« Cartes postales de Miquelon » au Vieux Bureau de Poste

Hasard de la vie. Je suis à Québec. J’ai lu dans un journal que Pierre Calvé chante ce 24 mai 2003, à Saint Romuald, en face de la capitale, au Vieux Bureau de Poste, un vrai, reconverti en petite salle de spectacle du genre de celle que l’on souhaiterait pour Saint-Pierre. Mais chez nous, on détruit ce qui est « vieux », on démolit avec acharnement, on reconvertit rarement.

La salle est pleine, ambiance chaleureuse avant même que l’artiste pour lequel tout le monde est venu n’entre en scène. Qui, parmi les admirateurs de Charlebois, sait que le grand succès de son répertoire « Vivre en ce pays » est de Pierre Calvé ? Chanson d’une brûlante actualité qu’interprètera l’auteur pendant la soirée, alors que la société québécoise est plus que jamais menacée d’américanisation.

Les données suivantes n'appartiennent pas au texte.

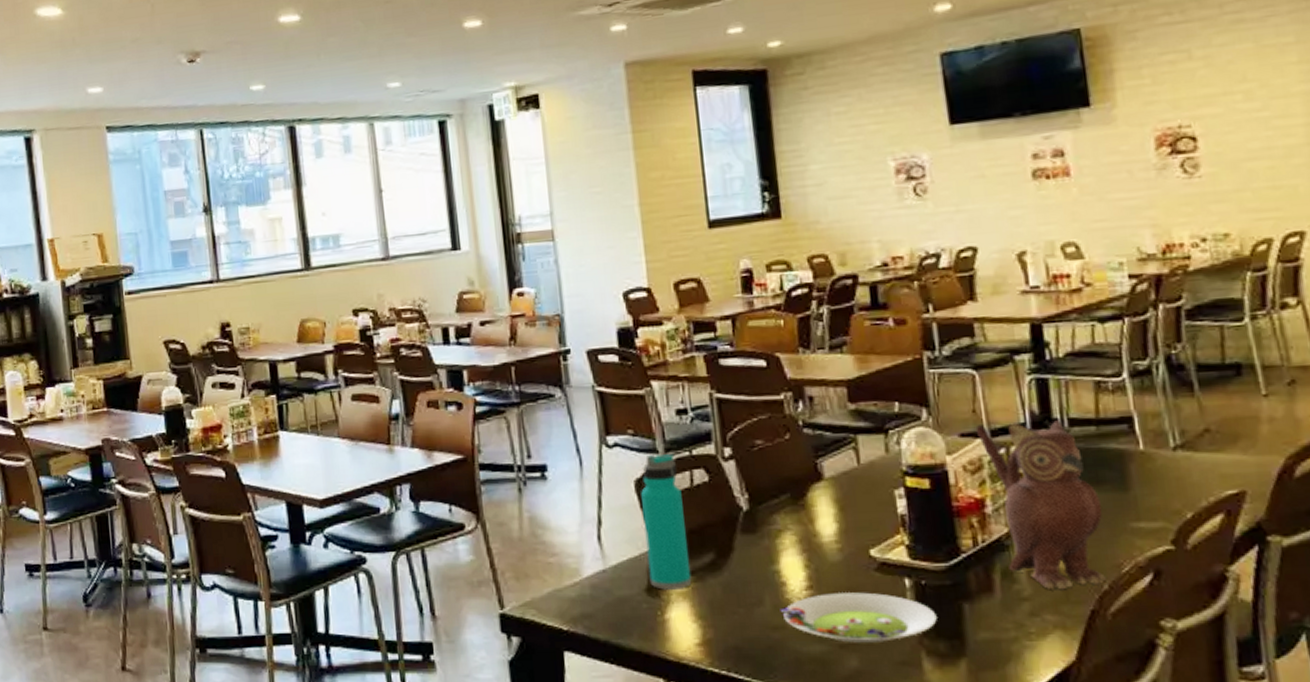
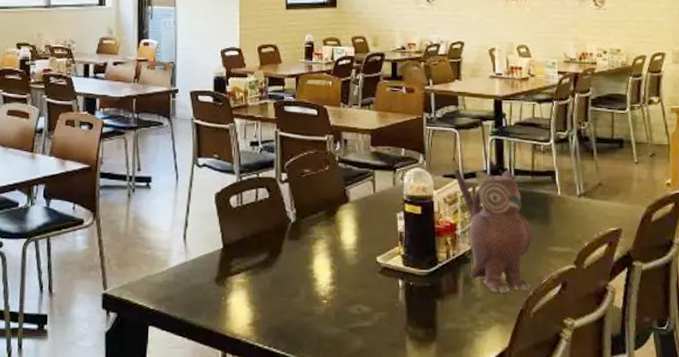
water bottle: present [641,454,692,590] -> none [218,174,250,280]
salad plate: present [780,592,937,644] -> none [310,289,419,329]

Pierre Calvé est accompagné d’un claviériste, piano, synthé, accordéon et lui, comme d’habitude a sa guitare accrochée à la ceinture. Voix chaude, légèrement éraillée, chargée de sincérité et de grandeur d’âme, sensibilité à fleur de peau, qui porte toute une vie de chansons ciselées comme des joyaux. Dès la quatrième chanson, vibre l’hommage à Saint-Pierre et Miquelon qu’il a visité et revisité récemment. Nos îles font partie de son univers, de son imaginaire, de sa réalité. Car il n’a pas oublié. Voilà quelques décennies – Pierre Calvé s’amuse en soulignant qu’il est né en 1939. l’année où la guerre a été déclarée. Emotion pour nous trois, Jean-Guy et moi, et Roger Genois, celui qui nous rapporte avec fidélité dans sa besace la chanson de Pierre depuis des années, Roger, notre Québécois citoyen d’honneur, chaque fois qu’il revient chez lui, à Saint-Pierre. Mais l’artiste ne se doute pas que nous sommes dans la salle.

Et nous sommes portés au fil des rêves, de chanson en chanson, des plus lointaines aux plus récentes, dont celles d’ « Aquarelles », son dernier et très bel album. Mais Pierre est homme à choyer son public. Il lui offre la chanson qu’il a terminée la veille, heureux de partager sa joie, ses « Cartes postales de Miquelon ». Les applaudissements retentissent, la salle est ravie.

Puis vient sa « Dernière chanson », Pierre s’approche du bord de la scène, il n’a plus les projecteurs dans les yeux. Il scrute du regard et… nous découvre dans la pénombre, trois rangs derrière. Jean-Guy, mon bassiste et moi sommes avec Roger Genois qui a tant chanté « Saint-Pierre et Miquelon », de Pierre Calvé, en venant chez nous avec fidélité, depuis tant d’années. Extraordinaire échange d’une joie partagée. Un des moments forts que la vie nous réserve et qui fait que le bonheur existe.